What the exercise asks
Extract each line from the entries below that has the string "isPlayer" in it.

===============

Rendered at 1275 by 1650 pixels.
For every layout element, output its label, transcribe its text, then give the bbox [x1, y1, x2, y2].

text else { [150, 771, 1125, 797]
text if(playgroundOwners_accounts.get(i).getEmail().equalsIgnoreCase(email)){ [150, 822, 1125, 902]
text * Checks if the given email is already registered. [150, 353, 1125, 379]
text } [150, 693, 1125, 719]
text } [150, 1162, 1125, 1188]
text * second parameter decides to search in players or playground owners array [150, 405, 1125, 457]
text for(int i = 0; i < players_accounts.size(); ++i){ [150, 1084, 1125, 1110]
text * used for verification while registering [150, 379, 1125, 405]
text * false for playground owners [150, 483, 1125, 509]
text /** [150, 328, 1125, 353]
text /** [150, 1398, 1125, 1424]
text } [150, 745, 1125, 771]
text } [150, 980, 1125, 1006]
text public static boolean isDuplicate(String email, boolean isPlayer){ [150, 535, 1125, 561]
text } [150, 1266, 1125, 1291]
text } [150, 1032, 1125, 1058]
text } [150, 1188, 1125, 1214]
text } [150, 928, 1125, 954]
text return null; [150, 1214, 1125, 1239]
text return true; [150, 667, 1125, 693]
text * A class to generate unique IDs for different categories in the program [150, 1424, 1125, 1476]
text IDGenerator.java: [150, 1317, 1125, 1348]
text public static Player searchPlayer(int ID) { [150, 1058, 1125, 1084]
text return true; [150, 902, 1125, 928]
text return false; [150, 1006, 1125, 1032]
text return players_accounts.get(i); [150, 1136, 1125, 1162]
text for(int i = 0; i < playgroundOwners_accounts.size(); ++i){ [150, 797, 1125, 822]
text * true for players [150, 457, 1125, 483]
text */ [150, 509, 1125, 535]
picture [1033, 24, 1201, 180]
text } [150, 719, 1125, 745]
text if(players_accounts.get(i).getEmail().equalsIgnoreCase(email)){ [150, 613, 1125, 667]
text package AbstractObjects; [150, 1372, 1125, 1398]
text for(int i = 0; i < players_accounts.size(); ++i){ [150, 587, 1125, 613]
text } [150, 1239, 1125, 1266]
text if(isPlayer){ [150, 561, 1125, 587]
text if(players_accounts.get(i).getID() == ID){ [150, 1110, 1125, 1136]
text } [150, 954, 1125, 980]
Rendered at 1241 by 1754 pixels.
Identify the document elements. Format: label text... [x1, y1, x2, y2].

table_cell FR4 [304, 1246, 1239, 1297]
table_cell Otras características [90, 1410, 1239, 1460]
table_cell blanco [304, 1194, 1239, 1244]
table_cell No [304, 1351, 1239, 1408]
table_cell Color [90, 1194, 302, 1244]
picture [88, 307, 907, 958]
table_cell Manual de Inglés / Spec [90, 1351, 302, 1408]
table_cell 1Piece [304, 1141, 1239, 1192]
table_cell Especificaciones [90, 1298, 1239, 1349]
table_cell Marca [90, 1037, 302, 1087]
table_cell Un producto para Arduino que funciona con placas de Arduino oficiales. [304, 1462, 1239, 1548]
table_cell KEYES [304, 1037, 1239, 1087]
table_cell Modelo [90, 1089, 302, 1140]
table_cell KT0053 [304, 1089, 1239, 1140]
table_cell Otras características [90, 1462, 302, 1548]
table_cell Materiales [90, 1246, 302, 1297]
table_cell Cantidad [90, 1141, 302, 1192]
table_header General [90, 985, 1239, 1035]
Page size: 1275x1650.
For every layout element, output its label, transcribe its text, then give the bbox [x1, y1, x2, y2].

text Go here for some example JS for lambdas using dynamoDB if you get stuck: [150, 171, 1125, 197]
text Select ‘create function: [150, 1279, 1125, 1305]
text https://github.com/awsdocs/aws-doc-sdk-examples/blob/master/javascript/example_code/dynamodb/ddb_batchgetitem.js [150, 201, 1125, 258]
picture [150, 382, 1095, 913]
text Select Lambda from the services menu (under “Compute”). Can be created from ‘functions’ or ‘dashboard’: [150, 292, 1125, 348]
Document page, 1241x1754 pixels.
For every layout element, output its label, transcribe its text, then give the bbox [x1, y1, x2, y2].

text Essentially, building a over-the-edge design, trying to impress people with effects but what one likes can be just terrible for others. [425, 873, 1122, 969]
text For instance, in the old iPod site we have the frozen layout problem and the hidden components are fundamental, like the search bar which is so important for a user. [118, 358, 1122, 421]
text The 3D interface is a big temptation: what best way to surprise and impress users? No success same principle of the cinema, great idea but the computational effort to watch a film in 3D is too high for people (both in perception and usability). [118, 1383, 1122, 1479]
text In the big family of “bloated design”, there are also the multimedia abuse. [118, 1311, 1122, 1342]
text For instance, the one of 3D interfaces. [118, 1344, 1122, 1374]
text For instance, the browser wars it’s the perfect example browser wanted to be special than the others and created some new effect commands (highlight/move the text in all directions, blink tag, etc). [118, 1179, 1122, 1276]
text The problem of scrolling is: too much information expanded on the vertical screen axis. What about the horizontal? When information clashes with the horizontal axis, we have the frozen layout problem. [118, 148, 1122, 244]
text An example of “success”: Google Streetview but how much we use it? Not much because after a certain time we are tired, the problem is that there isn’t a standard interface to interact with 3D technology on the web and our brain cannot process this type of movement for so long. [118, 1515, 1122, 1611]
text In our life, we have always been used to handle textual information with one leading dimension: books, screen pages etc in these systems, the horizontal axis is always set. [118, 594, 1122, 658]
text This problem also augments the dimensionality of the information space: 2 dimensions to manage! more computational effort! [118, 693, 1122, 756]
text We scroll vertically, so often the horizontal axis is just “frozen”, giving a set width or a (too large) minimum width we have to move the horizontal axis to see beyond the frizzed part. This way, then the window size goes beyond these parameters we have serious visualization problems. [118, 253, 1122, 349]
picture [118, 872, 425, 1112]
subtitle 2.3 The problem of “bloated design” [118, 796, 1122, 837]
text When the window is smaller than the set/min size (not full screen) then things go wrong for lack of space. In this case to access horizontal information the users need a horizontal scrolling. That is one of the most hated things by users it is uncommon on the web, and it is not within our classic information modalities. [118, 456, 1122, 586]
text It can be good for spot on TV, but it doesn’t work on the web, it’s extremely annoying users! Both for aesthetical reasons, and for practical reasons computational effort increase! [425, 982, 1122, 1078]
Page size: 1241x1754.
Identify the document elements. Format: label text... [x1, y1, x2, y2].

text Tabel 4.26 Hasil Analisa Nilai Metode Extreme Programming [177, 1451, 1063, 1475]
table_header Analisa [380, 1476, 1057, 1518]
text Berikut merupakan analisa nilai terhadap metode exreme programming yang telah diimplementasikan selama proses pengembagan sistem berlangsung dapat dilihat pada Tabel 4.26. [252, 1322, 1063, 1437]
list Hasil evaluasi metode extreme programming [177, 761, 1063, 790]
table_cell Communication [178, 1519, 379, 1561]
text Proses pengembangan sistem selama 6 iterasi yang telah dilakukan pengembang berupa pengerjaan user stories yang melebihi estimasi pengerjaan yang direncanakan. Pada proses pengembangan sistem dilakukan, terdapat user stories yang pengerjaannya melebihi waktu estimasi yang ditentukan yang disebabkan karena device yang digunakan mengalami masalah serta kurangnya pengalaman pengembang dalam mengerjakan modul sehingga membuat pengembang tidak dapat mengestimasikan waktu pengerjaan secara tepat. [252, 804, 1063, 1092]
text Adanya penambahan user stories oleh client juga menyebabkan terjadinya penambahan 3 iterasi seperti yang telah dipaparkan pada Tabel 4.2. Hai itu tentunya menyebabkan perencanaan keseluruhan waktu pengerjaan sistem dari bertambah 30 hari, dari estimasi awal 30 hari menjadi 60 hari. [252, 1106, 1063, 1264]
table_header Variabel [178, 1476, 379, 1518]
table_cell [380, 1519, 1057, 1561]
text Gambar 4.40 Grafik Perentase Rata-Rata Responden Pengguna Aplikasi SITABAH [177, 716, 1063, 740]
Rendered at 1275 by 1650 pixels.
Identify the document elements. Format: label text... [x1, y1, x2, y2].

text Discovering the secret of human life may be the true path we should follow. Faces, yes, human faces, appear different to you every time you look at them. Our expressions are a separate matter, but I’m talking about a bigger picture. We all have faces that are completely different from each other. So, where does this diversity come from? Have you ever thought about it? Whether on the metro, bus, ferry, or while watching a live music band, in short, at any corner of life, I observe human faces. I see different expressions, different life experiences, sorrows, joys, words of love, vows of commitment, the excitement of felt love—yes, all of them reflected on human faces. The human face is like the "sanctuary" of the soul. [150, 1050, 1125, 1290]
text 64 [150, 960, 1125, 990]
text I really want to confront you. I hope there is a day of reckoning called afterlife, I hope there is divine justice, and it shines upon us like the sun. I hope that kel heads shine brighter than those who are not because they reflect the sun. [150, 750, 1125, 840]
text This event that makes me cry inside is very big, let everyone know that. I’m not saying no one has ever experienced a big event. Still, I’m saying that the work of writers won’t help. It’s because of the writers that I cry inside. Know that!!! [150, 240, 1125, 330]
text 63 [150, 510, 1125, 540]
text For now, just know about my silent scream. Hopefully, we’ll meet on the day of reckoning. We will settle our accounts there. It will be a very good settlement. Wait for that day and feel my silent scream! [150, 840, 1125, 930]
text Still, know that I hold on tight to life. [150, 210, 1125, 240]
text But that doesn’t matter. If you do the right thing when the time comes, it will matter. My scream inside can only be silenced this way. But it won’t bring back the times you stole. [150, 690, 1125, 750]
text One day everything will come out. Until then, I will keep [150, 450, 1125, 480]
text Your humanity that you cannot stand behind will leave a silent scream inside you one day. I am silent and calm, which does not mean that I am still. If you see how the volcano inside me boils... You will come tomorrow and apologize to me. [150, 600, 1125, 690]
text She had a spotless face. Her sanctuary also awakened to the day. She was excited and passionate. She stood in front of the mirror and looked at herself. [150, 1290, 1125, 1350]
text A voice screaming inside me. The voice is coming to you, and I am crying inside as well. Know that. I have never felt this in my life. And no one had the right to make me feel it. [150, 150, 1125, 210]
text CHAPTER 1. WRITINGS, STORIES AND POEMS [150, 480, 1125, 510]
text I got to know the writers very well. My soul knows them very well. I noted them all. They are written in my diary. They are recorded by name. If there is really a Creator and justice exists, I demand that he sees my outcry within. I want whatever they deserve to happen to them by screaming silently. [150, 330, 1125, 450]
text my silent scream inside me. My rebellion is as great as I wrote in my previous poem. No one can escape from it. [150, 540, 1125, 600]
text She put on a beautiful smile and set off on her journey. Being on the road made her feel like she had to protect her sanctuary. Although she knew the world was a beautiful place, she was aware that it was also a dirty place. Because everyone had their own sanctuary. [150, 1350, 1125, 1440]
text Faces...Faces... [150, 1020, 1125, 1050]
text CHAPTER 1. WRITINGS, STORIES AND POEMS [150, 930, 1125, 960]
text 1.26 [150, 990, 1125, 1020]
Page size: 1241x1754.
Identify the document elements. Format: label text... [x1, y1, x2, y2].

===============

Exercise result
text public static boolean isDuplicate(String email, boolean isPlayer){ [150, 535, 1125, 561]
text if(isPlayer){ [150, 561, 1125, 587]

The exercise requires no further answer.